Untuk seni musik pun, mereka tidak merasa canggung berada di dalamnya. Para teman Tuli juga senang menikmati seni musik. Faktor penting yang membantu mereka untuk menekuni dunia seni musik adalah getaran. Selama alat musik tersebut menghasilkan getaran yang dapat dirasakan oleh para teman Tuli, maka mereka bisa menikmatinya. “Ada Tuli yang suka mendengar beatbox. Untuk alat musik, Jimbe misalnya, ada dua orang di sini yang memainkannya. Tambur juga, misalnya ada suara getaran dan bisa dirasakan,” Hafidh menjelaskan. Menurut penjelasan Hafidh, Tuli memainkan alat musik dengan cara merasakan getaran dengan menggunakan anggota tubuh lain seperti telapak tangan. Oleh karena itu, alat musik yang sering dimainkan oleh Tuli adalah alat musik perkusi, seperti tambur dan jimbe. Sedangkan untuk alat musik lain, seperti gitar dan piano sulit dimainkan oleh teman Tuli karena getaran dari alat musik tersebut tidak bisa dirasakan secara langsung.
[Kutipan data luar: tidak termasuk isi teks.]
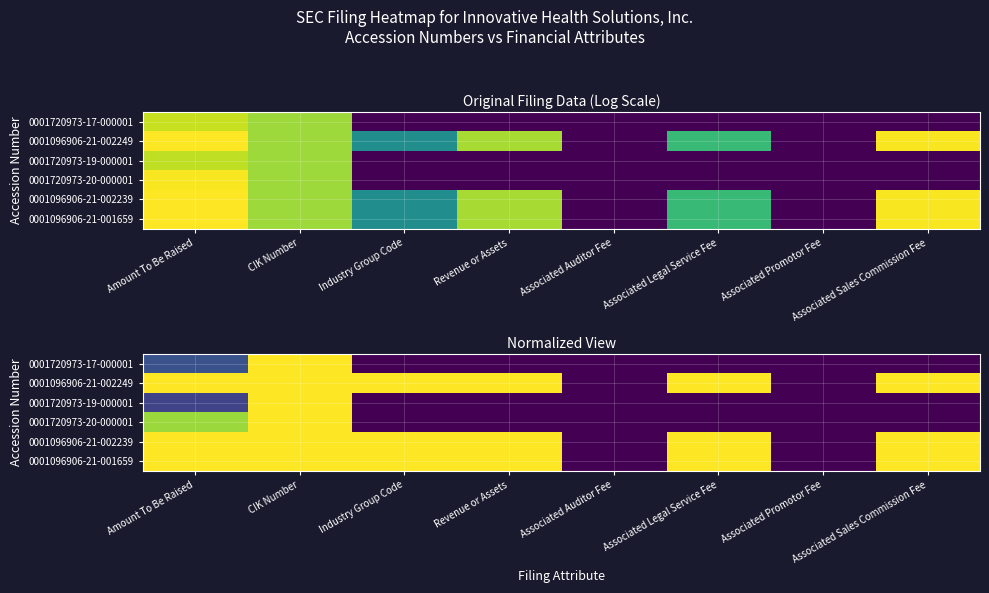

At which label is 0001720973-19-000001 closest to 0?

Industry Group Code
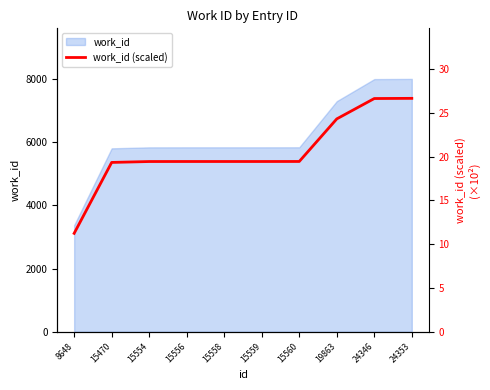

Reading right to left, transcribe all the data shown in this chart.

26.7	26.6	24.3	19.4	19.4	19.4	19.4	19.4	19.3	11.2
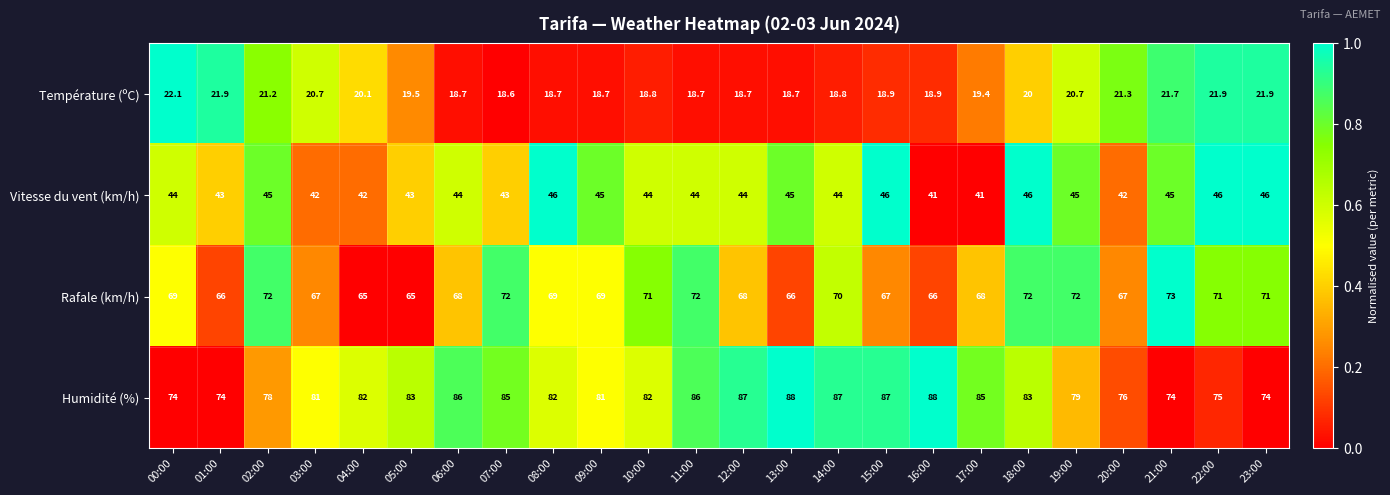

How many data points does each series have?

24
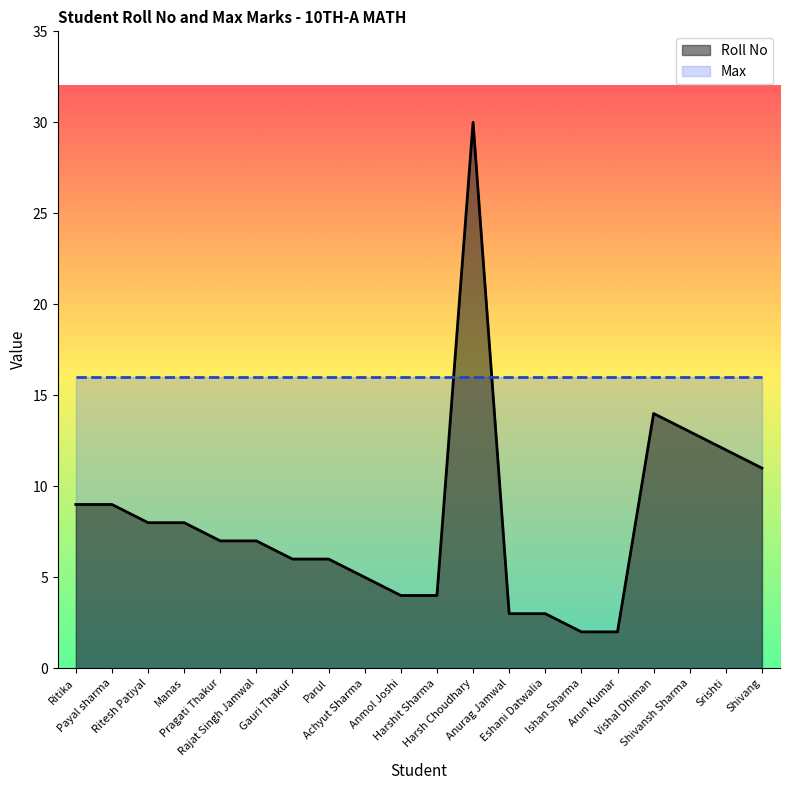

Reading left to right, list all the values displayed in this chart.

Ritika=9	Payal sharma=9	Ritesh Patiyal=8	Manas=8	Pragati Thakur=7	Rajat Singh Jamwal=7	Gauri Thakur=6	Parul=6	Achyut Sharma=5	Anmol Joshi=4	Harshit Sharma=4	Harsh Choudhary=30	Anurag Jamwal=3	Eshani Datwalia=3	Ishan Sharma=2	Arun Kumar=2	Vishal Dhiman=14	Shivansh Sharma=13	Srishti=12	Shivang=11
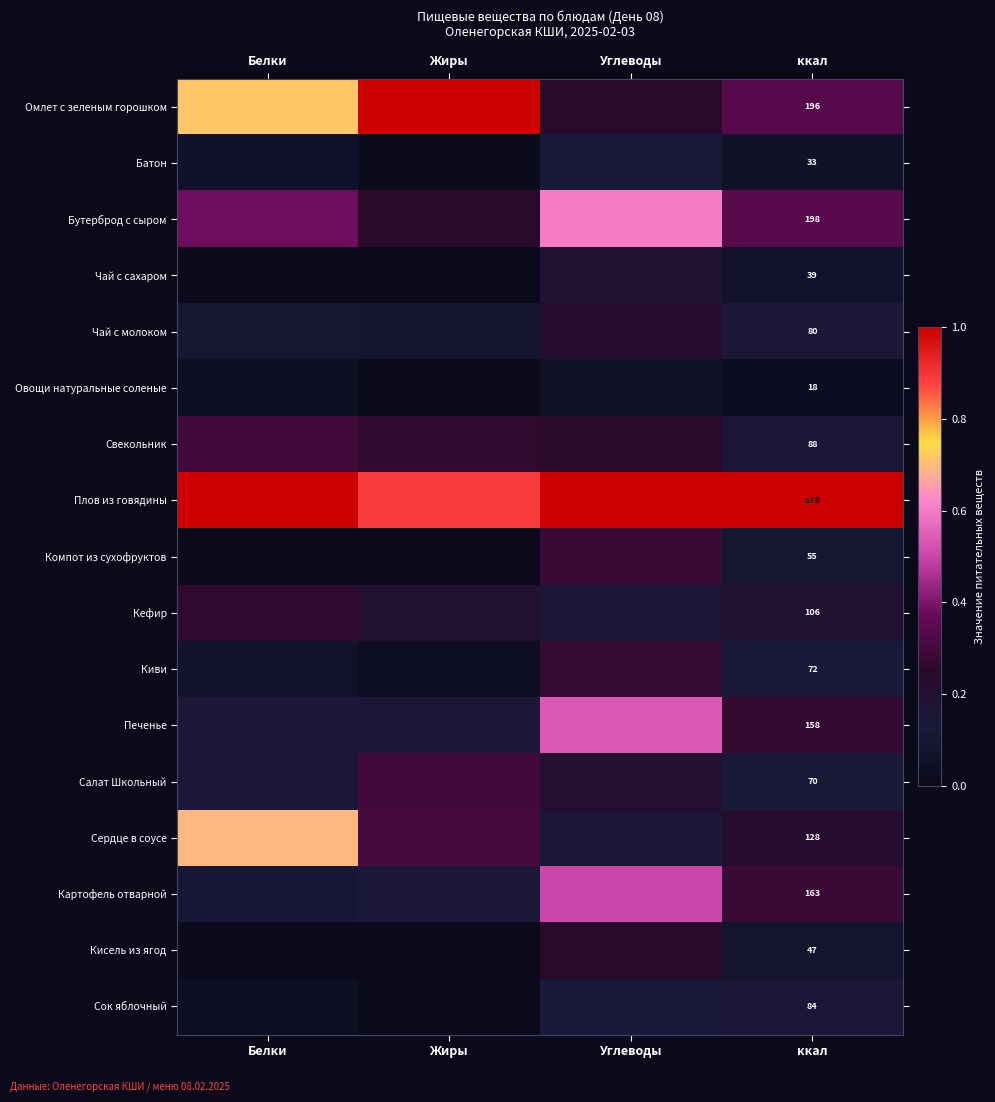

List the labels in order of Картофель отварной value, largest first.

Углеводы, ккал, Жиры, Белки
Di Universitas Gadjah Mada (UGM) sendiri, sudah terdapat sebuah komunitas untuk memfasilitasi teman-teman difabel, termasuk di dalamnya teman-teman yang Tuli. Dibentuk resmi sejak 2013, Unit Kegiatan Mahasiswa (UKM) Peduli Difabel fokus bergerak untuk memfasilitasi dan mengadvokasikan keperluan teman-teman difabel agar tercipta kesetaraan di UGM. UKM ini merupakan tahap awal dari pembentukan pusat peduli difabel di UGM. “Awalnya semacam forum beberapa dosen dan mahasiswa yang aware soal difabel dan ingin mengadvokasikan tentang pusat layanan difabel,” kata Adita Fauzan Filandri Wardana, Ketua UKM Peduli Difabel UGM periode 2019.
Menghadapi perlakuan diskriminasi sosial, tentunya menjadikan Hafidh bersama DAC dan berbagai komunitas lain, seperti UKM Peduli Difabel, termotivasi untuk terus menggerakkan kesadaran bersama akan teman-teman Tuli. Memang, lewat UU Nomor 8 tahun 2016 tentang Penyandang Disabilitas, pemerintah telah ikut serta mewujudkan kesamaan derajat untuk sesama. Namun, kesadaran untuk berpartisipasi membuat dunia yang lebih indah bagi semua orang juga diperlukan “Tuli dan disabilitas itu sama (dengan yang tidak disabilitas; red). Saya berharap masyarakat itu bisa berpikir terbuka. Tidak ada yang tidak mungkin. Pasti bisa,” tutup Hafidh dengan optimis.